Plus concrètement, on peux se poser la question de savoir pour qui roule Google, Facebook, ou Twitter, ou les plate-formes de blogging gratuites, ou encore les forums hébergés par telle ou telle compagnie. Cela pose des problèmes qui échappent totalement à la cour des comptes quand elle observe les financements de partis politiques. Cela pose aussi des problèmes de temps de parole, de visibilité de minorités, d'amplifications et de déformation de l'information et de la propagande politique. Mais cela ne semble poser aucun problème aux candidats eux-mêmes qui s'accommodent très bien de ce "no man's land" juridique et politique.

Enfin, ce glissement vers une digitalisation des discours de campagne provoque un questionnement sur la nature des datas (données) et leur légitimité. En effet, le combat politique sur le Web repose essentiellement sur les sources, publiques ou confidentielles. Mais dans ce domaine, nous vivons encore avec la mentalité du 19e siècle. Nous pensons à tort que la chose publique est vraie et objective. Nous cédons facilement à l'argument qui veut que ce qui est admis par le plus grand nombre l'emporte sur ce qui est connu seulement d'un petit nombre. Nous vivons encore dans la société de masse et nous lui octroyons un pouvoir démesuré et irrationnel.

Les information publiques ou confidentielles ne sont en rien objectives. Elles sont commandées par des groupes de décision, des intérêts politiques et économiques et ne sont que très rarement issues de la réflexion d'auteurs indépendants et objectifs. Alors si l'exercice de vérifier l'exactitude des dires par rapport à des données connues est sain, il n'est pas moins orienté par ces mêmes données connues. Une grande part des données dont nous avons besoin pour nous forger une opinion ne sont pas organisées, ni même connues ou répertoriées. Le danger est donc grand de voir les choix politiques se fonder sur une version officielle des données réelles. Et c'est ce que nous pouvons constater souvent.
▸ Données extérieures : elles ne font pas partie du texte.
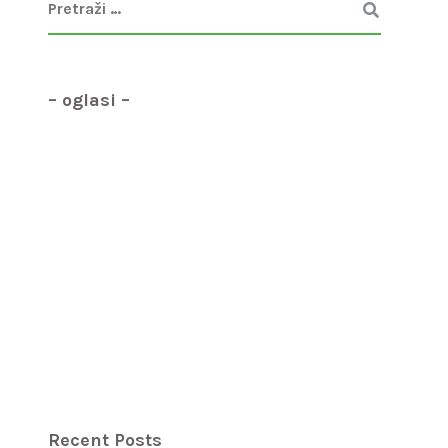
– oglasi –
Recent Posts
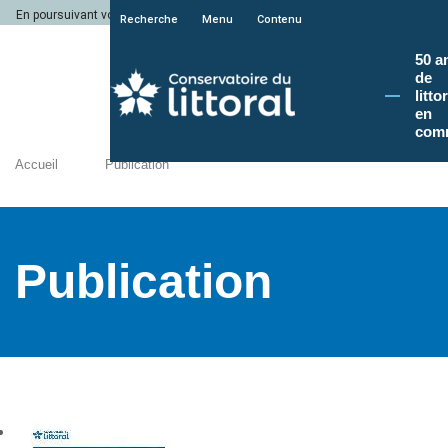
En poursuivant votre navigation sur le site du Conservatoire du littoral, vous a
Recherche
Menu
Contenu
50 a
de
litto
en
com
Accueil
Publication
Publication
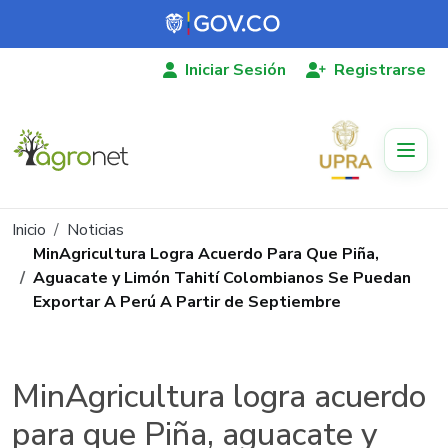
Pasar al contenido principal
Iniciar Sesión
Registrarse
Ruta de navegación
Inicio
Noticias
MinAgricultura Logra Acuerdo Para Que Piña,
Aguacate y Limón Tahití Colombianos Se Puedan
Exportar A Perú A Partir de Septiembre
MinAgricultura logra acuerdo
para que Piña, aguacate y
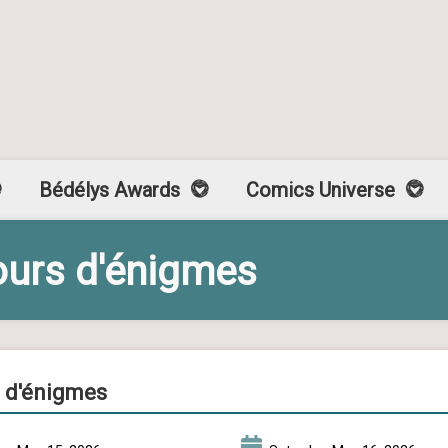
Bédélys Awards
Comics Universe
ours d'énigmes
s d'énigmes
Wikileaks, anonymous et les groupes "dissidents" du même type sont encore beaucoup trop neufs pour être fiables et surtout pour représenter une opinion divergente ou alternative. Et les documents qu'ils déversent dans le domaine public ne sont pas produits par des organismes indépendants, ni des individus objectifs. Ils sont donc discutables, sans parler du procédé lui-même. De même les sources officielles, statistiques ou tout simplement publiques sont le produit de systèmes et de corps constitués au service d'intérêts politiques ou industriels. 

C'est triste à dire, mais ce qu'il manque ce sont des observateurs objectifs, pratiquant la neutralité comme une discipline et non comme un dogme, capable de recouper des informations de sources différentes et divergentes, de mener des enquêtes de terrain sur des temps raisonnablement longs et dotés d'un solide sens critique. Ce qui manque ce sont des journalistes comme on n'en rencontre plus que rarement et qu'il faudrait protéger d'une immunité diplomatique et d'un salaire suffisant pour qu'ils et elles puissent faire leur travail convenablement à l'abri des forces en présence.

Nous vivons une campagne électorale sans précédent en France. Certain(e)s le remarquent mais ne sont pas écoutés, peu lus, et rarement consultés. Quel que soit le candidat élu aux prochaines élections, le changement de régime est inévitable. Reste à savoir de quel côté, ce changement penchera.